On 16 February 2022, everyone involved in the European rule of law debate watched the long-awaited judgment of the ECJ. The Court even provided a live stream of its ruling for the first time ever. The verdict was not surprising: the rule of law conditionality mechanism is entirely legal. Has something changed now? To my astonishment, the Commission only published the somewhat superfluous guidelines on 2 March. If these guidelines were really necessary to trigger the mechanism, it would surely have been possible to issue them a lot earlier. It seems that from the outset, the strategy has been to buy time and delay the publication of the guidelines. And in the case of Hungary, the French Presidency came up with a new argument for not acting. Action against Hungary has to be timed appropriately ‘not to intervene with the elections’. Pardon? Not ensuring democratic elections by all possible means, that, really, is interfering with elections!
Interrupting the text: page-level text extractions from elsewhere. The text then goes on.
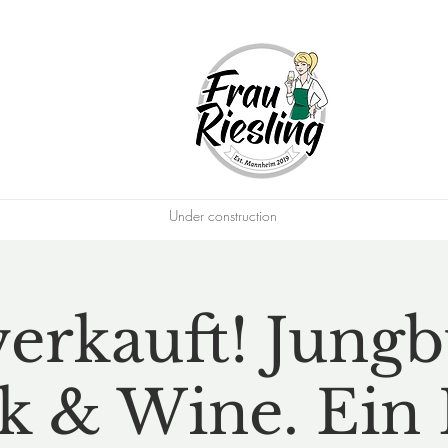
Under construction
erkauft! Jung
k & Wine. Ein 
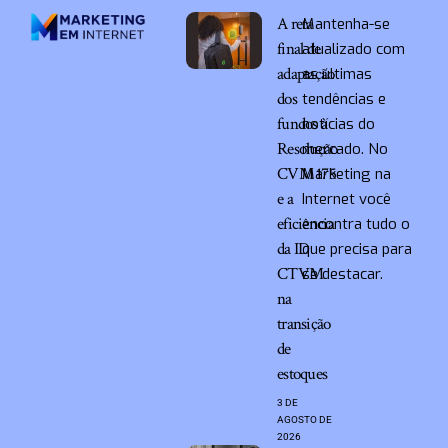
A reta
Mantenha-se
final de
atualizado com
adaptação
as últimas
dos
tendências e
fundos à
notícias do
Resolução
mercado. No
CVM 175
Marketing na
e a
Internet você
eficiência
encontra tudo o
da ID
que precisa para
CTVM
se destacar.
na
transição
de
estoques
3 DE
AGOSTO DE
2026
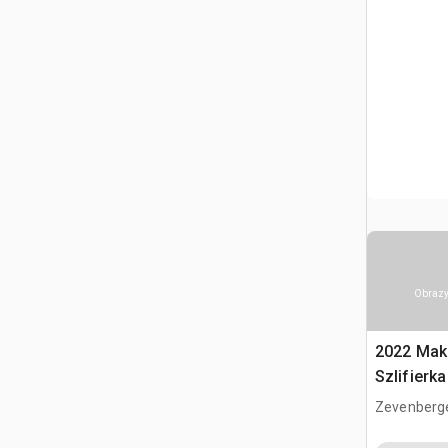
Obrazy
2022 Mak
Szlifierk
Zevenberg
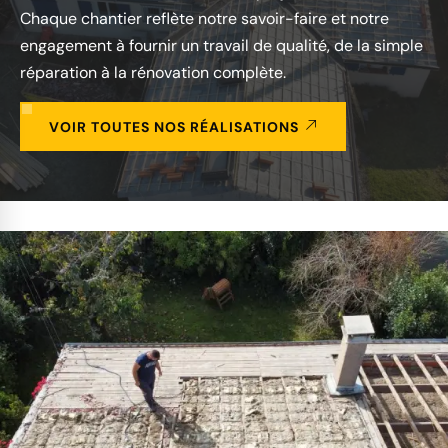
Chaque chantier reflète notre savoir-faire et notre
engagement à fournir un travail de qualité, de la simple
réparation à la rénovation complète.
VOIR TOUTES NOS RÉALISATIONS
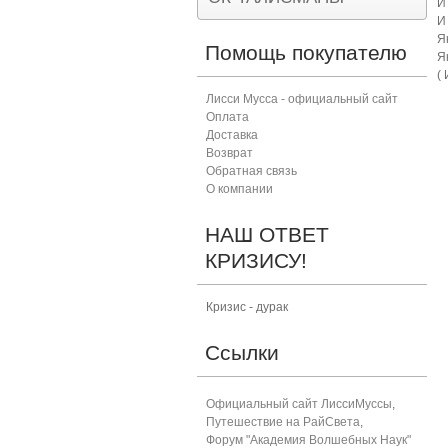
И
И
Я
Помощь покупателю
Я
(
Лисси Мусса - официальный сайт
Оплата
Доставка
Возврат
Обратная связь
О компании
НАШ ОТВЕТ
КРИЗИСУ!
Кризис - дурак
Ссылки
Официальный сайт ЛиссиМуссы
,
Путешествие на РайСвета
,
Форум "Академия Волшебных Наук"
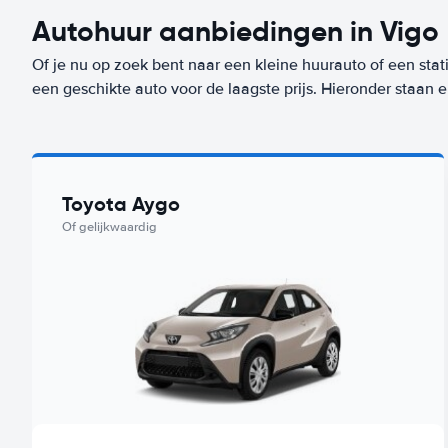
Autohuur aanbiedingen in Vigo
Of je nu op zoek bent naar een kleine huurauto of een stat
een geschikte auto voor de laagste prijs. Hieronder staan 
Toyota Aygo
Of gelijkwaardig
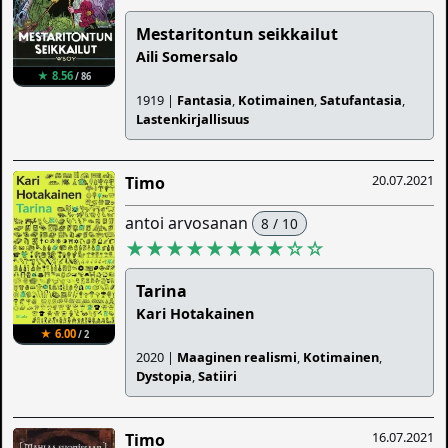
Mestaritontun seikkailut
Aili Somersalo
★ 8.56
/ 86
1919 |
Fantasia
,
Kotimainen
,
Satufantasia
,
Lastenkirjallisuus
20.07.2021
Timo
antoi arvosanan
8 / 10
★★★★★★★★
☆
☆
Tarina
Kari Hotakainen
★ 6.00
/ 2
2020 |
Maaginen realismi
,
Kotimainen
,
Dystopia
,
Satiiri
16.07.2021
Timo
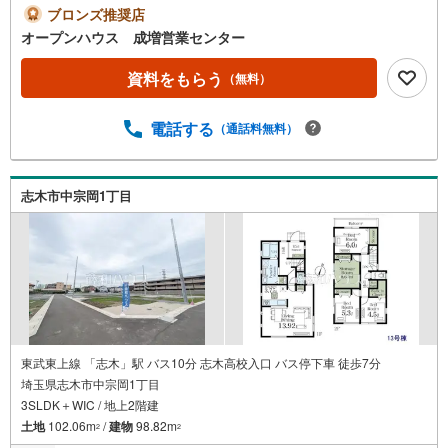
軽にご連絡ください！現地を見学される場合は「室内・現
ブロンズ推奨店
地を見学する（無料）」ボタンよりご希望の日時をご記入
オープンハウス 成増営業センター
いただけますとスムーズにご案内が可能です。◎現地のご
案内について・平日や夜遅い時間帯もご案内が可能 ※定休
資料をもらう
（無料）
日を除く・経験豊富なスタッフが物件詳細を丁寧にご説明
いたします。・車でご自宅や最寄り駅等、ご指定の場所ま
電話する
（通話料無料）
で送迎します。・チャイルドシートのご用意ございます。
◎個別FP相談会 無料物件のご紹介だけでなく住宅ロー
ン・資金のご相談、まずは家探しについて話を聞きたいと
いう方も大歓迎です！年間8000棟以上の限定物件を発表し
志木市中宗岡1丁目
ているオープンハウスだから出会える物件が多数ございま
す。ぜひお気軽にご連絡・ご相談ください！※限定物件:当
社のみ、もしくは当社を含めた数社でのみご紹介可能なオ
ープンハウス・ディベロップメントの物件
東武東上線 「志木」駅 バス10分 志木高校入口 バス停下車 徒歩7分
埼玉県志木市中宗岡1丁目
3SLDK＋WIC / 地上2階建
土地
102.06m
/
建物
98.82m
2
2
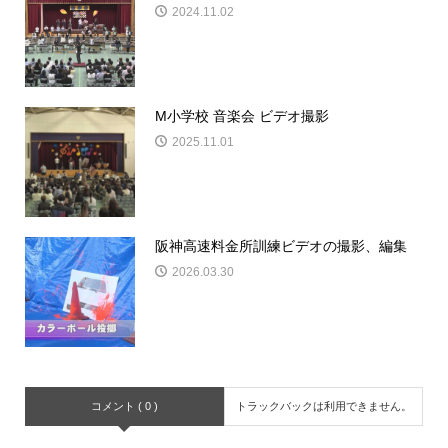
2024.11.02
M小学校 音楽会 ビデオ撮影
2025.11.01
阪神高速料金所訓練ビデオの撮影、編集
2026.03.30
コメント ( 0 )
トラックバックは利用できません。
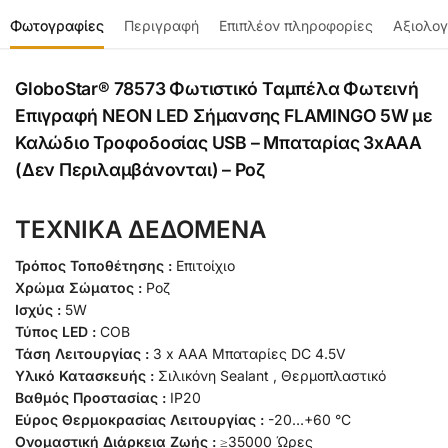
Φωτογραφίες
Περιγραφή
Επιπλέον πληροφορίες
Αξιολογ
GloboStar® 78573 Φωτιστικό Ταμπέλα Φωτεινή
Επιγραφή NEON LED Σήμανσης FLAMINGO 5W με
Καλώδιο Τροφοδοσίας USB – Μπαταρίας 3xAAA
(Δεν Περιλαμβάνονται) – Ροζ
ΤΕΧΝΙΚΑ ΔΕΔΟΜΕΝΑ
Τρόπος Τοποθέτησης :
Επιτοίχιο
Χρώμα Σώματος :
Ροζ
Ισχύς :
5W
Τύπος LED :
COB
Τάση Λειτουργίας :
3 x ΑΑA Μπαταρίες DC 4.5V
Υλικό Κατασκευής :
Σιλικόνη Sealant , Θερμοπλαστικό
Βαθμός Προστασίας :
IP20
Εύρος Θερμοκρασίας Λειτουργίας :
-20…+60 °C
Ονομαστική Διάρκεια Ζωής :
≥35000 Ώρες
Today, we all witness how fragile democracy and peace are. And we are witnessing it on our continent. The Ukrainian people are not only fighting for their country. They fight for the values we need to defend within our Union too. Applying the conditionality mechanism was long overdue, but with the clear-cut ruling by the ECJ every excuse to remain passive is off the table. As ‘Guardian of the Treaties’, the Commission must be uncompromising and determined. It has to settle for nothing less than the complete restoration of the rule of law in Poland and Hungary, thus setting an example for wannabe autocrats in and outside our Union. We have to beat the virus of autocratisation.